◆ **WORK INSTRUCTION**
Please rewrite the entries from the line containing "True or false: pf_vm_b_pu" through the end of the entries, replacing "categories" with "groups" and leaving everything else unchanged. Omit the pictures from your version.

Chart analysis data
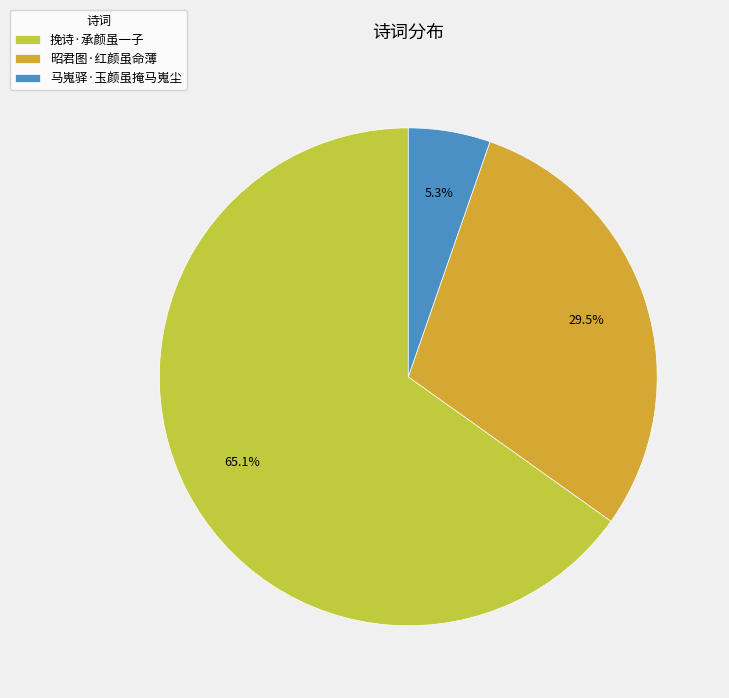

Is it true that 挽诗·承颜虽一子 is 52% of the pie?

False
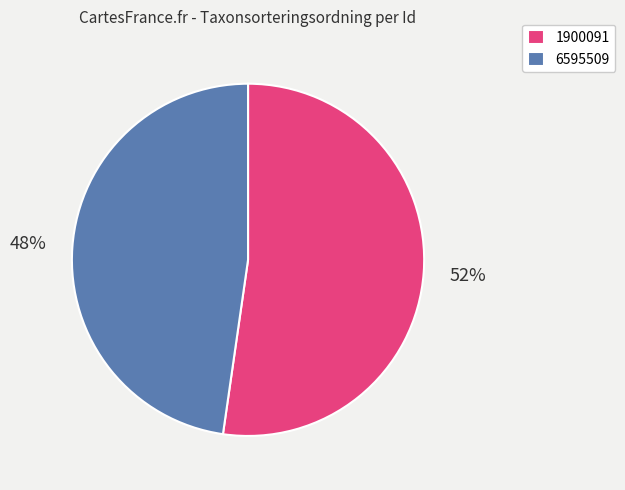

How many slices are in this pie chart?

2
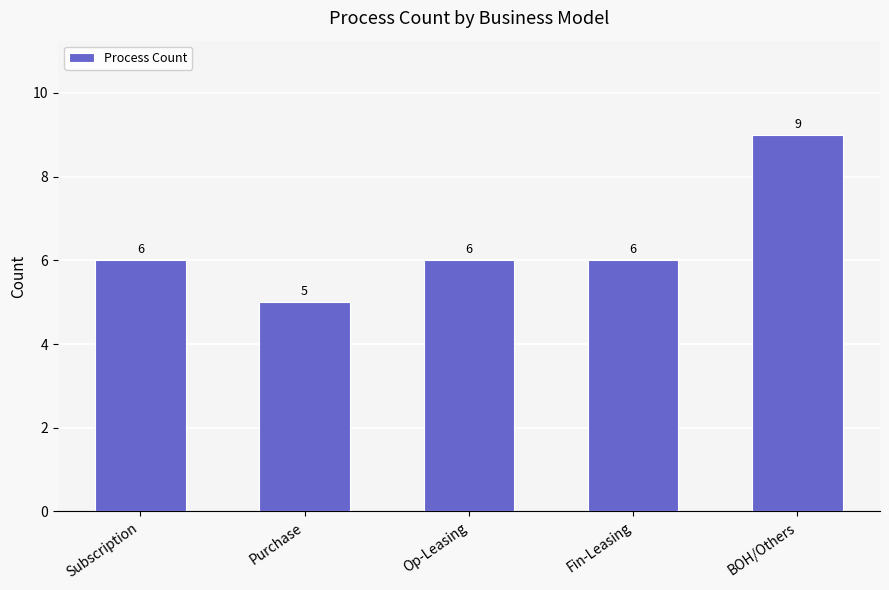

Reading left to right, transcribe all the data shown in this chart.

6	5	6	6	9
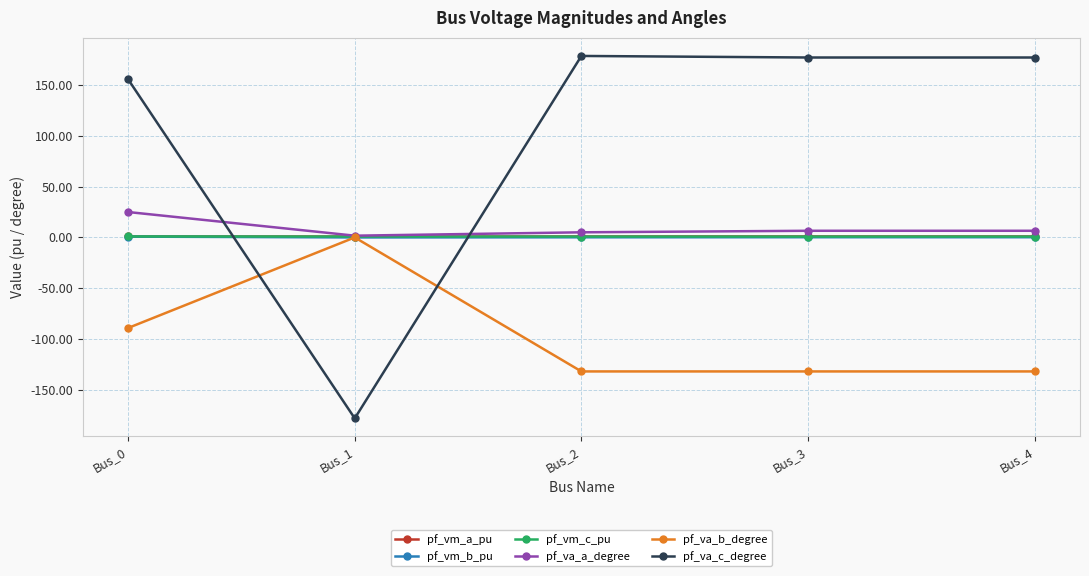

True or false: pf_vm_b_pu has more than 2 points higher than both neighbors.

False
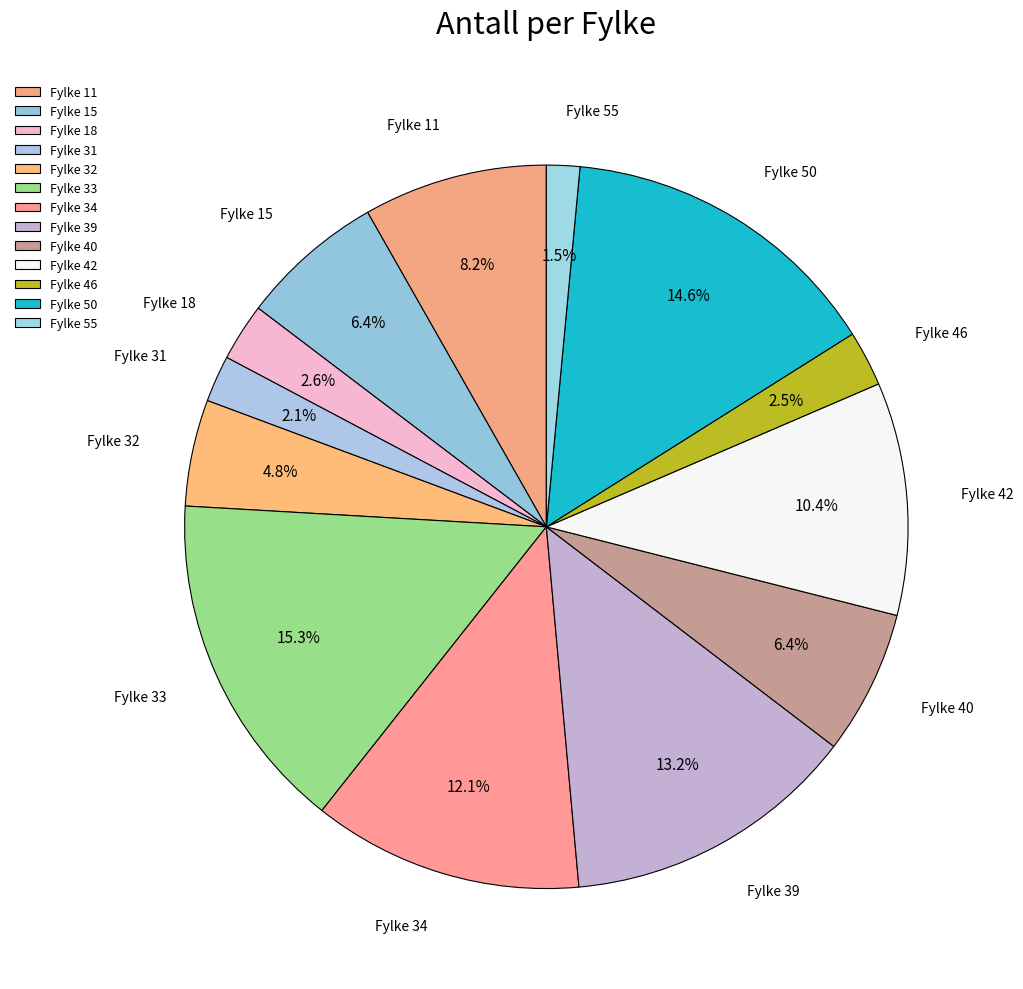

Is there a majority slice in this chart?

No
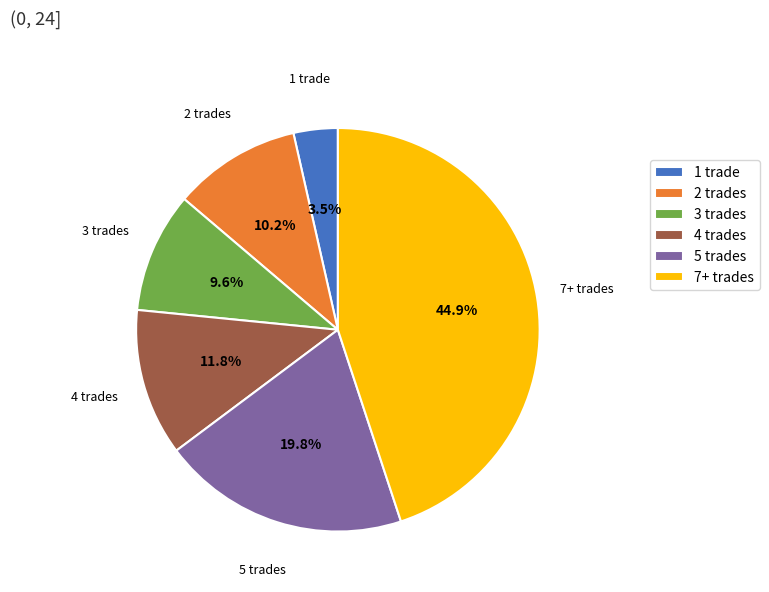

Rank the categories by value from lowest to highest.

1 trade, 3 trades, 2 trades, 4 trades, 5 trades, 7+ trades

◆ **TASK RESPONSE**
True or false: pf_vm_b_pu has more than 2 points higher than both neighbors.

False

Is there a majority slice in this chart?

No

Rank the groups by value from lowest to highest.

1 trade, 3 trades, 2 trades, 4 trades, 5 trades, 7+ trades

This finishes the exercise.